WarpSearch operates in tight, predictable loops. Each query runs up to eight tool calls in parallel — grep, read, and glob — so it can explore multiple hypotheses at once. We cap the search at four turns (three to explore, one to answer). The toolset is intentionally narrow and cross‑platform so behavior stays fast and consistent on Windows, macOS, and Linux.

How We Built It

Dataset Creation

We started with datasets similar to SWE‑Bench and expanded across hundreds of real‑world repositories (apps, libraries, and a few large monorepos). Query candidates were a mix of synthetic real queries then were normalized into “how/where/what” questions that force multi‑hop retrieval instead of exact string matches. For each repo we stratified by:

  • repo size (200–10k+ files) and language family
  • query type (symbol lookup, behavior tracing, routing/config, cross‑file data flow)
  • difficulty (single‑file vs multi‑file, shallow vs deep line‑range precision)

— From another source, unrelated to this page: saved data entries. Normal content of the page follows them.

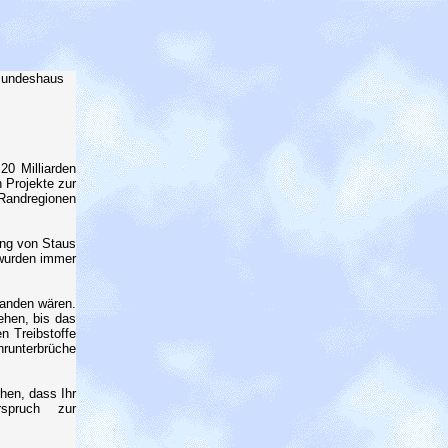
 Bundeshaus
20 Milliarden
 Projekte zur
Randregionen
ung von Staus
 wurden immer
handen wären.
ehen, bis das
n Treibstoffe
runterbrüche
hen, dass Ihr
rspruch zur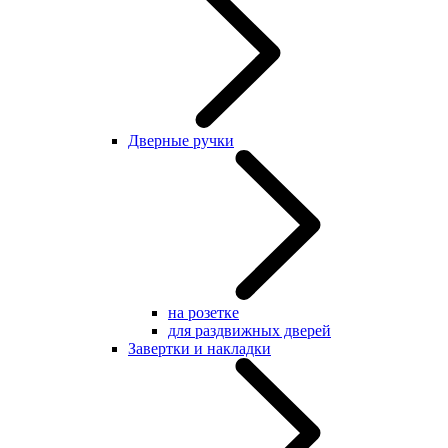
Дверные ручки
на розетке
для раздвижных дверей
Завертки и накладки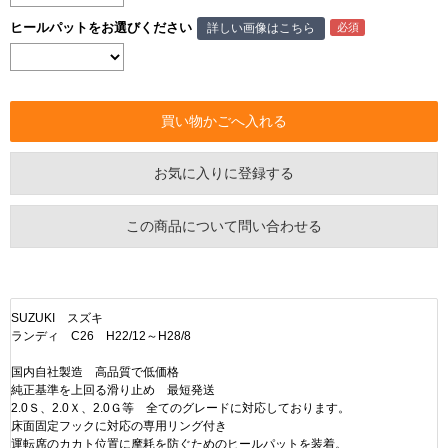
ヒールパットをお選びください
詳しい画像はこちら
お気に入りに登録する
この商品について問い合わせる
SUZUKI スズキ
ランディ C26 H22/12～H28/8
国内自社製造 高品質で低価格
純正基準を上回る滑り止め 最短発送
2.0Ｓ、2.0Ｘ、2.0Ｇ等 全てのグレードに対応しております。
床面固定フックに対応の専用リング付き
運転席のカカト位置に摩耗を防ぐためのヒールパットを装着。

Claude produced ground‑truth as sets of (file, [start, end]) spans. Ambiguous cases were resolved with dual‑judge agreement and programmatic checks to ensure the spans actually answer the question. We added hard negatives (near‑miss files and off‑by‑N line windows) to reward precision, deduplicated near‑duplicate prompts, and version‑locked repositories so labels remain stable over time. The evaluation objective is weighted F1 with β=0.5 computed jointly over file retrieval and line‑range retrieval. Prioritizing precision keeps the main agent’s context clean: missing one extra file is recoverable; over‑including junk is not.

Training Process

This was trained with an end to end RL loop. The policy issues tool calls; the environment returns tool outputs; the terminal reward is the weighted F1 against ground truth (with light shaping for early correct hits). Over training the agent learned to:

  • budget eight parallel calls per turn and diversify hypotheses
  • prune dead ends quickly to preserve the four‑turn budget
  • stop early when marginal utility falls below a learned threshold
  • return tight line ranges instead of whole files

We evaluate under the same constraints used at train time: up to eight parallel tool calls per turn, maximum of four turns (three exploration, one answer), scoring both file and line ranges.

The Results

MetricWarpSearchFrontier ModelsImprovement
Weighted F10.6260.62x
Average Time5s25s5x faster

In large repositories (1,000+ files), that five‑second average holds up. Complex, multi‑file questions finish within the four‑turn budget. And because the main agent only sees the relevant slices, downstream prompts stay short and focused.

RL Setup and Architecture

Training is built for throughput and stability on real tool‑use trajectories:

  • Split resources cleanly: dedicated inference workers (vLLM) generate rollouts continuously while training workers consume a queue. No weight‑swap thrash.
  • Controlled staleness (staleness_threshold > 0): rollouters generate trigger_parameter_sync_step × ppo_mini_batch_size samples before syncing weights; trainers take multiple gradient steps on increasingly stale data. Effective sample size stayed ≈0.99 with staleness=0.5; per‑token importance weights are clipped at 5 to bound variance. Result: ~1.6× throughput with no measurable sample‑efficiency loss.
  • Partial rollout interruption: long‑tail generations can stall syncs, so we added sleep()/resume() to vLLM. We snapshot KV cache, sync weights, then resume in‑flight generations with the new policy. This alone yielded ~2.35× faster end‑to‑end training on long sequences.
  • In‑flight weight updates (PipelineRL): stream weight deltas to inference workers via NCCL during generation. vLLM pauses briefly (milliseconds), loads new weights, and continues — producing naturally mixed‑policy sequences (tokens 0–100 from step t, 101–2000 from step t+k) without explicit sync barriers.
  • Why sample efficiency holds up: token‑level importance weighting and discounting reduce the impact of early‑stale tokens; clipping prevents variance explosions.

Related reading for the curious:

  • Fast, parallel code search with multi‑turn RL: https://cognition.ai/blog/swe-grep
  • Efficient RL: https://arxiv.org/pdf/2509.19128

The future isn’t bigger models — it’s tighter systems where small, fast specialists do the heavy lifting so your smartest model can think clearly.